**WORK TASK**
Word for word, set down every line of the entries below from the line with "弧形大视野镜片，镜片防雾防刮擦；" to the line with "可与矫正眼镜或半搭配使用。", including both, and no other line.

**DATA FOR PROCESSING**
╔══

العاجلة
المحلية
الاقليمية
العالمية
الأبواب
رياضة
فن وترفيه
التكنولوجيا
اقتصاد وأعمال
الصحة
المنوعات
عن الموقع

╚══
╔══

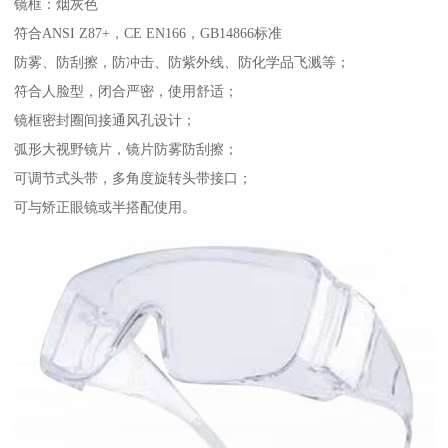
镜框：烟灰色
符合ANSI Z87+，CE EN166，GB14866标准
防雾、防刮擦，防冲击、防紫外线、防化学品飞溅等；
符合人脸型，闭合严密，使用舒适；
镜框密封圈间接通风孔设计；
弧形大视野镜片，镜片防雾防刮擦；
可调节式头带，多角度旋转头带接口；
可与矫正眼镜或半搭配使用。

╚══
╔══

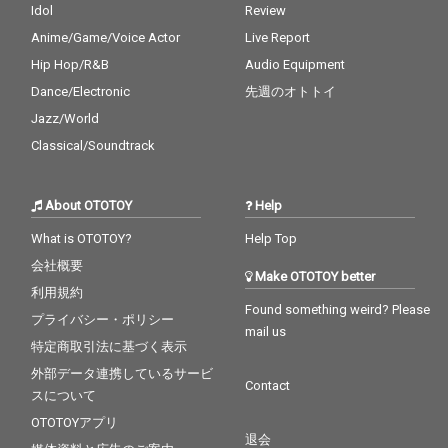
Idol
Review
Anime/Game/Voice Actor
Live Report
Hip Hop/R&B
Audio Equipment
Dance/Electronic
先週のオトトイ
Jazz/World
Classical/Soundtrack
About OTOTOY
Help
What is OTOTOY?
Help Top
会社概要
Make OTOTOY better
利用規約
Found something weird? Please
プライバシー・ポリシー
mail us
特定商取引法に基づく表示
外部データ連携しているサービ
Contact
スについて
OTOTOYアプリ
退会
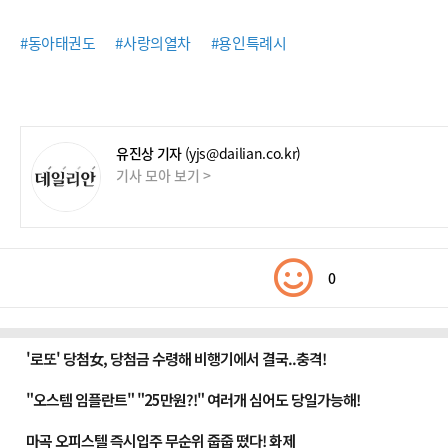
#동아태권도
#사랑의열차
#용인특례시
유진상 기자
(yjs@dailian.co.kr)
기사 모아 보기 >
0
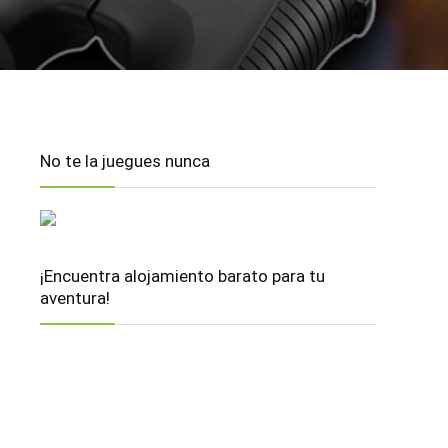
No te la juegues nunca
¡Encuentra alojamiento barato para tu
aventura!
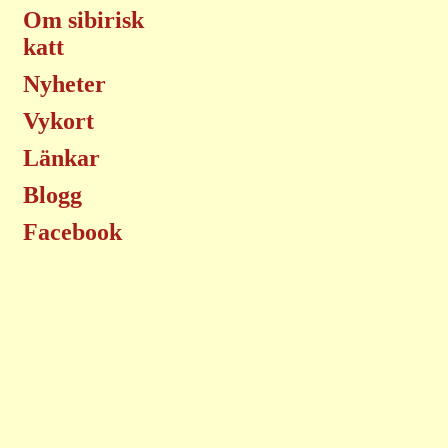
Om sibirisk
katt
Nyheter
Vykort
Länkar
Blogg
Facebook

╚══

**ANSWER TO THE EXERCISE**
弧形大视野镜片，镜片防雾防刮擦；
可调节式头带，多角度旋转头带接口；
可与矫正眼镜或半搭配使用。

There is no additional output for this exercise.